I have been doing sit ups with my feet under a bar every morning and have got it up to 30 a day now.

I also do 100 stomach crunches feet on flat on the floor knees bent and bring my head up to my knees ? can someone tell me if it is better to do each of these quickly or slowly?  Which burns more calories one after the other quickly or tortuously slowly?  I know that both methods are knackering, but I just want to try to be more efficient with what I do?

Thanks - Tom


----------



## novorapidboi26 (Jul 13, 2012)

Don't really know, but I do know that when lifting weights, more reps [less weight] will tone, so I assume lose fat etc, as opposed to less reps [more weights], will build muscle.......but obviously more weight will lose fat as well........

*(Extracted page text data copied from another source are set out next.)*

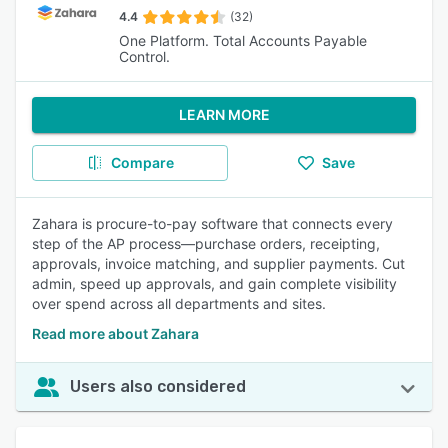
4.4
(32)
One Platform. Total Accounts Payable
Control.
LEARN MORE
Compare
Save
Zahara is procure-to-pay software that connects every
step of the AP process—purchase orders, receipting,
approvals, invoice matching, and supplier payments. Cut
admin, speed up approvals, and gain complete visibility
over spend across all departments and sites.
Read more about Zahara
Users also considered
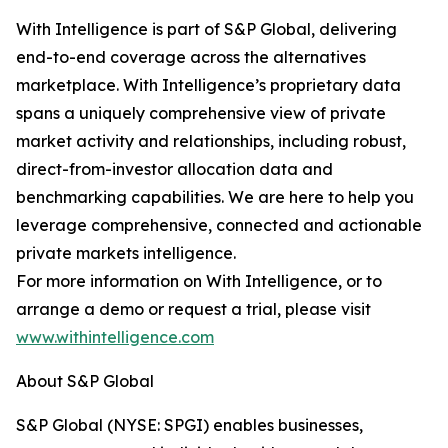
With Intelligence is part of S&P Global, delivering
end-to-end coverage across the alternatives
marketplace. With Intelligence’s proprietary data
spans a uniquely comprehensive view of private
market activity and relationships, including robust,
direct-from-investor allocation data and
benchmarking capabilities. We are here to help you
leverage comprehensive, connected and actionable
private markets intelligence.
For more information on With Intelligence, or to
arrange a demo or request a trial, please visit
www.withintelligence.com
About S&P Global
S&P Global (NYSE: SPGI) enables businesses,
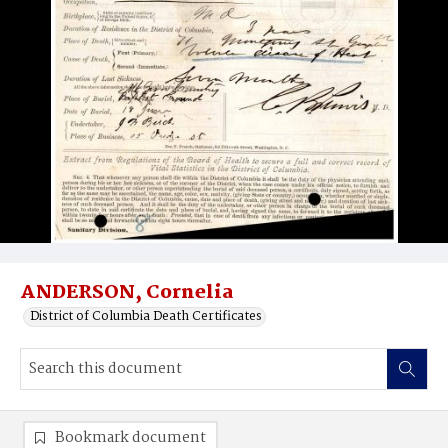
ANDERSON, Cornelia
District of Columbia Death Certificates
Bookmark document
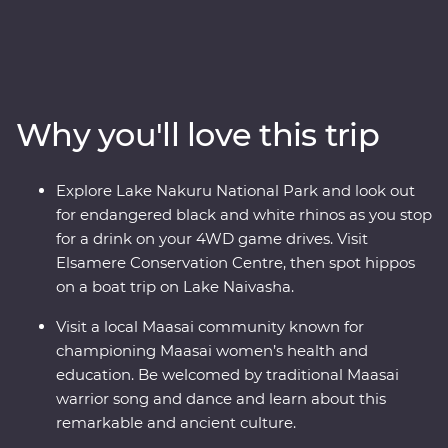
front row seat as the spectacular landscapes and
wildlife of the Maasai Mara, Tarangire National Park, the
Ngorongoro Crater and Serengeti National Park unfold
in front of you on an exciting series of 4WD game
drives. Travel to the waters of lakes Naivasha and
Why you'll love this trip
Nakuru, meet Maasai warriors at a traditional village
and explore with local leaders eager to show you the
best of their countries. Dine beneath the stars, sip
Explore Lake Nakuru National Park and look out
drinks at sunset and fall asleep to the sounds of East
for endangered black and white rhinos as you stop
Africa.
for a drink on your 4WD game drives. Visit
Elsamere Conservation Centre, then spot hippos
on a boat trip on Lake Naivasha.
Visit a local Maasai community known for
championing Maasai women’s health and
education. Be welcomed by traditional Maasai
warrior song and dance and learn about this
remarkable and ancient culture.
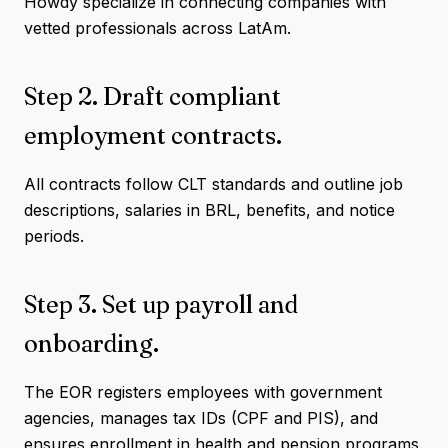
Howdy specialize in connecting companies with
vetted professionals across LatAm.
Step 2. Draft compliant
employment contracts.
All contracts follow CLT standards and outline job
descriptions, salaries in BRL, benefits, and notice
periods.
Step 3. Set up payroll and
onboarding.
The EOR registers employees with government
agencies, manages tax IDs (CPF and PIS), and
ensures enrollment in health and pension programs.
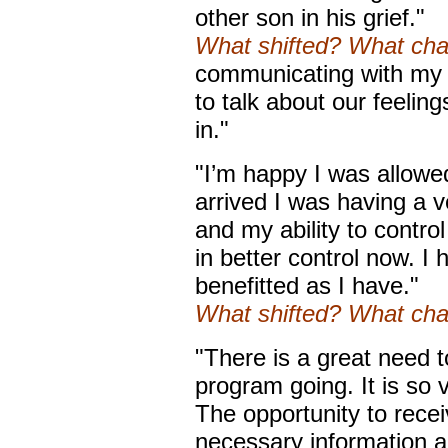
other son in his grief."
What shifted? What ch
communicating with my 
to talk about our feeling
in."
"I’m happy I was allowe
arrived I was having a v
and my ability to contro
in better control now. I
benefitted as I have."
What shifted? What ch
"There is a great need t
program going. It is so 
The opportunity to rece
necessary information all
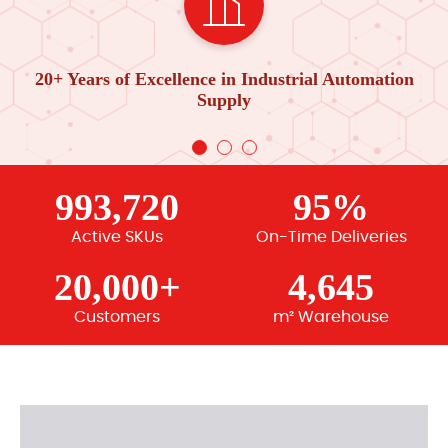
20+ Years of Excellence in Industrial Automation
Supply
993,720
95%
Active SKUs
On-Time Deliveries
20,000+
4,645
Customers
m² Warehouse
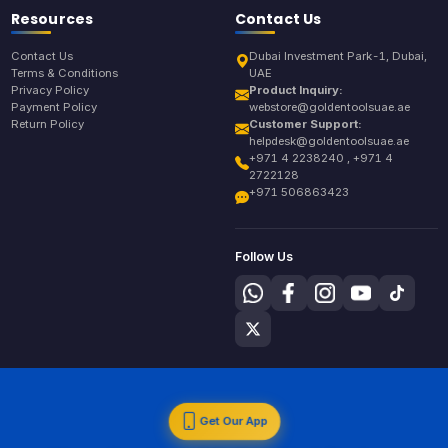
Resources
Contact Us
Contact Us
Dubai Investment Park-1, Dubai,
Terms & Conditions
UAE
Privacy Policy
Product Inquiry:
Payment Policy
webstore@goldentoolsuae.ae
Return Policy
Customer Support:
helpdesk@goldentoolsuae.ae
+971 4 2238240 , +971 4
2722128
+971 506863423
Follow Us
Get Our App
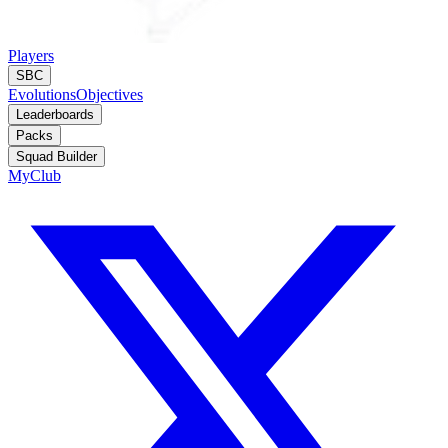
Players
SBC
Evolutions
Objectives
Leaderboards
Packs
Squad Builder
MyClub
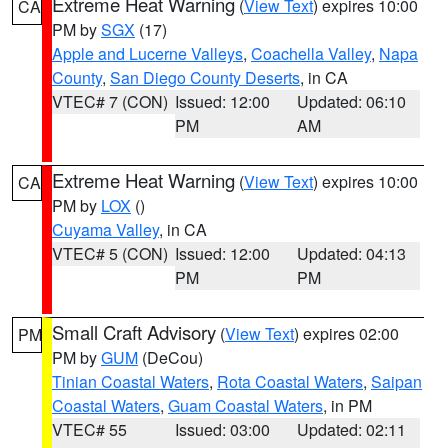
Extreme Heat Warning
(
View Text
) expires 10:00
CA
PM by
SGX
(17)
Apple and Lucerne Valleys
,
Coachella Valley
,
Napa
County
,
San Diego County Deserts
, in CA
VTEC# 7 (CON)
Issued: 12:00
Updated: 06:10
PM
AM
Extreme Heat Warning
(
View Text
) expires 10:00
CA
PM by
LOX
()
Cuyama Valley
, in CA
VTEC# 5 (CON)
Issued: 12:00
Updated: 04:13
PM
PM
Small Craft Advisory
(
View Text
) expires 02:00
PM
PM by
GUM
(DeCou)
Tinian Coastal Waters
,
Rota Coastal Waters
,
Saipan
Coastal Waters
,
Guam Coastal Waters
, in PM
VTEC# 55
Issued: 03:00
Updated: 02:11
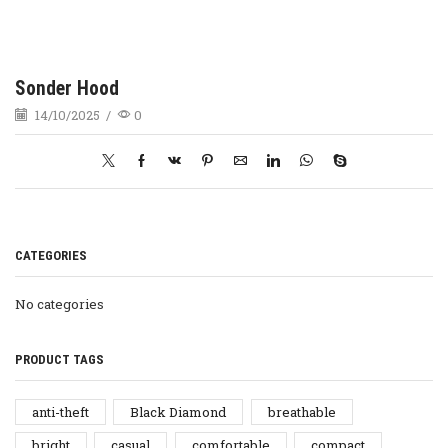
Sonder Hood
14/10/2025
/
0
CATEGORIES
No categories
PRODUCT TAGS
anti-theft
Black Diamond
breathable
bright
casual
comfortable
compact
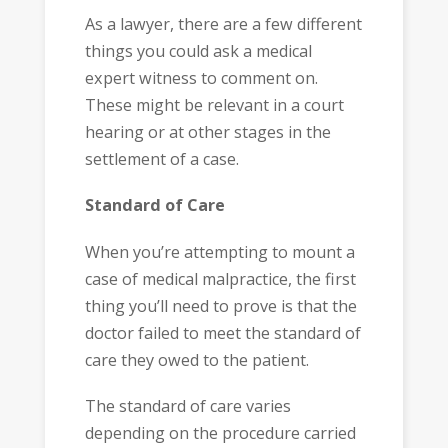
As a lawyer, there are a few different
things you could ask a medical
expert witness to comment on.
These might be relevant in a court
hearing or at other stages in the
settlement of a case.
Standard of Care
When you’re attempting to mount a
case of medical malpractice, the first
thing you’ll need to prove is that the
doctor failed to meet the standard of
care they owed to the patient.
The standard of care varies
depending on the procedure carried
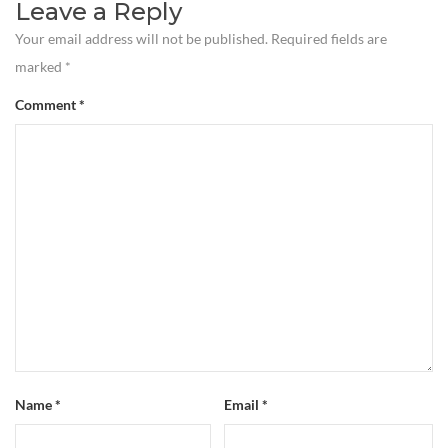
Leave a Reply
Your email address will not be published.
Required fields are
marked
*
Comment
*
Name
*
Email
*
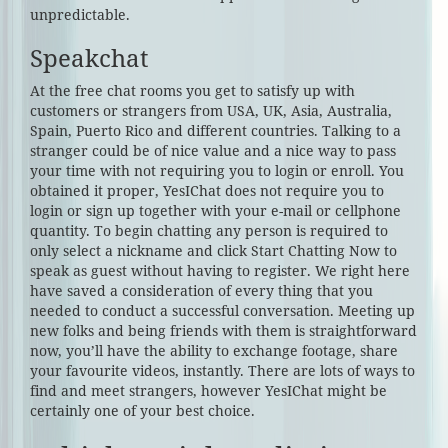
unpredictable.
Speakchat
At the free chat rooms you get to satisfy up with
customers or strangers from USA, UK, Asia, Australia,
Spain, Puerto Rico and different countries. Talking to a
stranger could be of nice value and a nice way to pass
your time with not requiring you to login or enroll. You
obtained it proper, YesIChat does not require you to
login or sign up together with your e-mail or cellphone
quantity. To begin chatting any person is required to
only select a nickname and click Start Chatting Now to
speak as guest without having to register. We right here
have saved a consideration of every thing that you
needed to conduct a successful conversation. Meeting up
new folks and being friends with them is straightforward
now, you’ll have the ability to exchange footage, share
your favourite videos, instantly. There are lots of ways to
find and meet strangers, however YesIChat might be
certainly one of your best choice.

So really not much useful information..........


----------



## Northerner (Jul 15, 2012)

Tom, I use Gay Gasper's 15 minute workouts for Dummies dvd. I think the abdominal exercises are very good at making sure you don't just exercise your central abs but your whole core and it's nice and varied so you don't get bored. Doing just plain situps puts a strain on other parts of your body and doesn't improve some of your core muscles at all.

There are lots of other exercises on the dvd but I only use the abs one. It really dose make a difference but you do need to keep at it. I usually try to fit in two 15 minute sessions a day.

In terms of calorie burning such exercises don't burn a lot in themselves if compared to aerobic exercises such as swimming and running, but by building leaner muscle your body will begin to burn up calories more efficiently. The gain may not be immediate, but it will come.


----------



## Medusa (Jul 16, 2012)

i do them slowly using the idea from pilates about the slow movememt and holds making the muscles work harder.......not calorie burning tho but muscle improving


----------